» Selected extract
::::::::
Design a Metrics and Monitoring System

Build a system that collects metrics from thousands of services, stores them efficiently, and alerts when thresholds are exceeded.

Related Concepts: Database Scaling, Message Queues, Availability Patterns

Step 1: Requirements and Scope

Functional Requirements

Requirement	Description
Metric ingestion	Collect metrics from services, hosts, containers
Storage	Store time-series data for querying
Querying	Support aggregations, groupings, time ranges
Dashboards	Visualize metrics over time
Alerting	Trigger alerts when metrics cross thresholds

Non-Functional Requirements

Requirement	Target	Rationale
Write throughput	10M metrics/second	Large fleets generate massive data
Query latency	< 1s for common queries	Dashboard responsiveness
Retention	30 days hot, 1 year cold	Balance storage cost with history
Availability	99.9%	Missing alerts is unacceptable

Scale Estimation

Monitored hosts: 100,000 servers
Metrics per host: 1,000 metrics
Collection interval: 10 seconds
Write rate: 100K hosts x 1K metrics / 10s = 10M writes/second
Data points per day: 10M x 8,640 seconds = 86 trillion points
Storage (compressed): ~10TB per day

Step 2: High-Level Architecture

Loading diagram...

Step 3: Data Model

Metric Structure

A metric is a named measurement with dimensions. It consists of a metric name (like "cpu.usage"), labels (key-value pairs like host, region, and environment), a value (such as 72.5), and a timestamp.

Cardinality: Each unique combination of labels is a separate time series. For example, a host label with 100,000 possible hosts creates 100,000 separate time series for a single metric name.

Time Series Storage

Loading diagram...

Store series metadata separately from data points.

Series table: Contains a series ID as the primary key, the metric name, and labels stored as JSON. For example, series "abc123" maps to metric "cpu.usage" with labels indicating the host and other dimensions.

Points table: Contains the series ID, timestamp, and value. Multiple rows share the same series ID but have different timestamps and values. This structure allows efficient time-range queries for a specific series.

Step 4: Ingestion Pipeline

Push vs Pull

Approach	Mechanism	Advantages	Disadvantages
Push	Services send metrics to collector	Works through firewalls, NAT	Requires agent everywhere
Pull	Collector scrapes /metrics endpoint	Simple, no agent needed	Does not work behind NAT

Recommendation: Support both. Pull for services you control, push for everything else. Prometheus uses pull, Datadog uses push.

Handling 10M writes/second

Direct writes of 10M rows per second to a database are not feasible. Buffer and aggregate.
::::::::
Stored records
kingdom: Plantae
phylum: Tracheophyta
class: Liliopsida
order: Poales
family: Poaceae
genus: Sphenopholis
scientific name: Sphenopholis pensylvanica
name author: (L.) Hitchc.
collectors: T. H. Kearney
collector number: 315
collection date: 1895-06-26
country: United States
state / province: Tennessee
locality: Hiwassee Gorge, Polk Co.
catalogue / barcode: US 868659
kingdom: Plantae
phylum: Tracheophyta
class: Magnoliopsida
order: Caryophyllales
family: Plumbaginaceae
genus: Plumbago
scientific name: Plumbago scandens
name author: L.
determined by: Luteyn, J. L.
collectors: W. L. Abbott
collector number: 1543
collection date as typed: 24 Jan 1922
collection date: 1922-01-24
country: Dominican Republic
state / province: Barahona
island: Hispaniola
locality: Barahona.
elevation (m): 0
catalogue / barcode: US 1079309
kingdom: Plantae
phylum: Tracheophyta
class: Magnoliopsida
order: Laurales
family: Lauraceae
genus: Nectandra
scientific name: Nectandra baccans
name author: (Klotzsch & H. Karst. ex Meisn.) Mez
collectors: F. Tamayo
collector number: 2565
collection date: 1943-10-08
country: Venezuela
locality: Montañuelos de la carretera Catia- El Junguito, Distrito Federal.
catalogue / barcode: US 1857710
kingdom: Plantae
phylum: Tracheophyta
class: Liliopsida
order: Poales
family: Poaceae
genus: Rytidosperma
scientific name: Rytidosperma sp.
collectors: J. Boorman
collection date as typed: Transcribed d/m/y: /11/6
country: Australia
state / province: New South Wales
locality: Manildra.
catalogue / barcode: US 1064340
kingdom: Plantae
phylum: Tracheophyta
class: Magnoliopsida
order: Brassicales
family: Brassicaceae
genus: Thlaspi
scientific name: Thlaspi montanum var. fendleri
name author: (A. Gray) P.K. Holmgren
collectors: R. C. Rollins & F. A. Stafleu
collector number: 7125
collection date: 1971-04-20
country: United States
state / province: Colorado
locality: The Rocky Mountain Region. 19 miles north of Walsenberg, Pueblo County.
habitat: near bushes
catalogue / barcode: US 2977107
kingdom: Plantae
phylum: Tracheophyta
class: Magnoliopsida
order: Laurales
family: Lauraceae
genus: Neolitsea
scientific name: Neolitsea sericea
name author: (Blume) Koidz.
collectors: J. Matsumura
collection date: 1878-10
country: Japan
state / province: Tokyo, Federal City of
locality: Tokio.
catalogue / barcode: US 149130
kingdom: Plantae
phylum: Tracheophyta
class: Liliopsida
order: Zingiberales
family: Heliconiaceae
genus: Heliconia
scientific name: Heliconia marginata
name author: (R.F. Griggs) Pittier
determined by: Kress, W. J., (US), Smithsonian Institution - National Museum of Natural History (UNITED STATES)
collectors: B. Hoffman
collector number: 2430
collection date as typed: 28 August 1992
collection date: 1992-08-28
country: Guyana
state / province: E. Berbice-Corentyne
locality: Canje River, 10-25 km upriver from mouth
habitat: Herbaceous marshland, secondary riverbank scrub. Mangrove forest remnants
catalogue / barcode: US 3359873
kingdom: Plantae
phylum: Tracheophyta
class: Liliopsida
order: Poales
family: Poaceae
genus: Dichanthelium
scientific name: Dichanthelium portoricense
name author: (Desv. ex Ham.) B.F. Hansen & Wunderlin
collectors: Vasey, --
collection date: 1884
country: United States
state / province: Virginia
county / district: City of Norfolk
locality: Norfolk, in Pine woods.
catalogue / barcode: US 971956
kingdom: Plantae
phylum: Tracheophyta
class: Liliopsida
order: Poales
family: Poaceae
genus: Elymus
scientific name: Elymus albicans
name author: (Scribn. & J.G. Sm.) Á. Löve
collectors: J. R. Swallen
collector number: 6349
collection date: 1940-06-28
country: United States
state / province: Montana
::::::::
» Direction
From the metrics system design page, extract the passage starting at "Push vs Pull" and ending at "Datadog uses push.".

» Reply to the task
Push vs Pull

Approach	Mechanism	Advantages	Disadvantages
Push	Services send metrics to collector	Works through firewalls, NAT	Requires agent everywhere
Pull	Collector scrapes /metrics endpoint	Simple, no agent needed	Does not work behind NAT

Recommendation: Support both. Pull for services you control, push for everything else. Prometheus uses pull, Datadog uses push.